Structure constants for $\mathbb{F}_q$ as an $\mathbb{F}_p$-algebra Let $k'=\mathbb{F}_q$ and $k=\mathbb{F}_p$, where $q=p^d$.  We may regard $k'$ as a $d$-dimensional $k$-algebra via $k\hookrightarrow k'$.  For any choice of $k$-basis $\{e_1,\ldots,e_d\}$ we obtain structure constants $a_{ij}^l$ giving the multiplication of basis elements:
$$e_i\cdot e_j=\sum_{l=1}^da_{ij}^le_l$$
I'm trying to define this algebra structure on $\mathbb{F}_q$ in Magma, so I need an explicit description of the $a_{ij}^l$.  Is there a way to pick a particularly nice basis so that we can arrive at a formula for the $a_{ij}^l$?
I tried starting with $e_1$, a generator of the multiplicative units of $k'$, and considering the basis of the images of $e_1$ under the Galois group, that is, $e_i=e_1^{p^i}$.  But it is not clear to me how to express $e_1^{p^i+p^j}$ as a linear combination of the $e_l$.
 A: Eltseq, when applied to, e.g., an element of GF(q) will give you the coefficients of an element of $\mathbb{F}_q$ relative to the power basis. I'm not sure if you have to construct  the field in a special way to get this to work. 
Are you sure whatever you're trying to do can't be done with magma's finite field functionality instead?

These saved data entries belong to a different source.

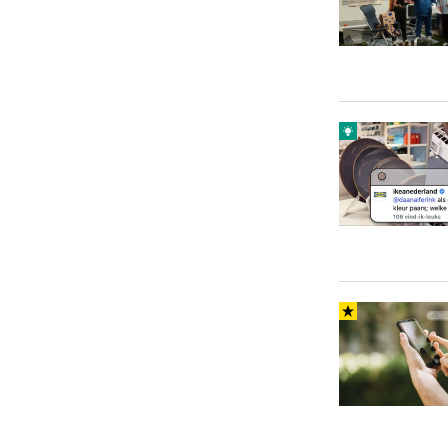
Carriere
Effectiviteit
Contentmarketing
Gedragsverand
Craft
Influencer mar
Customer Experience
Interne commu
Data & Insights
Martech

A: An extensive survey of vector space representations of finite extensions $\mathbb{F}_q$ over $\mathbb{F}_p$ is Topics in Normal Bases of Finite Fields by N. A. Carella (2001).  

Since additions and subtractions are highly efficient operations with respect to most bases, the main focus is on multiplication and multiplicative inverse algorithms with respect to the various bases of the finite fields $\mathbb{F}_{q^n}$ over $\mathbb{F}_q$. 

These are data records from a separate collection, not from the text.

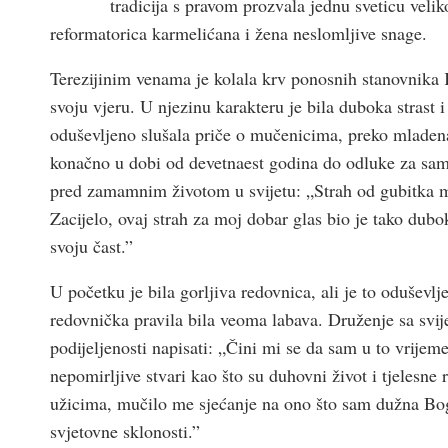
tradicija s pravom prozvala jednu sveticu veli
reformatorica karmelićana i žena neslomljive snage.
Terezijinim venama je kolala krv ponosnih stanovnika K
svoju vjeru. U njezinu karakteru je bila duboka strast i
oduševljeno slušala priče o mučenicima, preko mladenačk
konačno u dobi od devetnaest godina do odluke za samos
pred zamamnim životom u svijetu: „Strah od gubitka m
Zacijelo, ovaj strah za moj dobar glas bio je tako du
svoju čast.”
U početku je bila gorljiva redovnica, ali je to oduševl
redovnička pravila bila veoma labava. Druženje sa svije
podijeljenosti napisati: „Čini mi se da sam u to vrijem
nepomirljive stvari kao što su duhovni život i tjelesne
užicima, mučilo me sjećanje na ono što sam dužna Bo
svjetovne sklonosti.”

As Commented before, we can construct $\mathbb{F}_q$ as a quotient ring $\mathbb{F}_p[x]/(f(x))$ for any (monic) irreducible polynomial $f(x) \in \mathbb{F}_p[x]$ of degree $d$.  As a rough approximation $1/d$ of the monic polynomials of degree $d$ will turn out to be irreducible, so with a good test for irreduciblity in hand, random trials can be a satisfactory way to find some suitable $f(x)$.
An obvious basis is then $\{1,x,\ldots,x^{d-1}\}$, and the ease with which a table of products $x^j x^k = x^{j+k}$ can be expressed in this basis depends on the special structure of $f(x)$.  Often, but not always, we may find an irreducible polynomial of the required degree of the form $f(x) = x^d + ax + b$.  For characteristic $p=2$ there are few coefficients $a,b$ to use, so generally we can only hope for another trinomial or even a pentanomial to be irreducible.  Note in particular that if $d$ is a multiple of eight, there are no irreducible trinomials of degree $d$ over $\mathbb{F}_2$.  The odd characteristic $p$ cases lacking irreducible binomial or trinomial polynomials are explored by Hanson, Panario, and Thomson.
If a trinomial $f(x)$ is available, then the multiplication table for its power basis $\{1,x,\ldots,x^{d-1}\}$ will have monomial entries $x^{j+k}$ when $j+k \lt d$ and binomial entries for the rest.
The extension $\mathbb{F}_q$ over $\mathbb{F}_p$, $q=p^d$ for prime $p$, is the splitting field for $x^{p^d}-x$ and hence always a Galois extension.  By normal basis is meant a basis which is the orbit of some element $\eta \in \mathbb{F}_q$ under the action of the Galois group of $\mathbb{F}_q$ over $\mathbb{F}_p$.  A normal basis would be especially useful for an application requiring frequent $p$th powers or roots.  See Carella's survey linked above for more details and applications.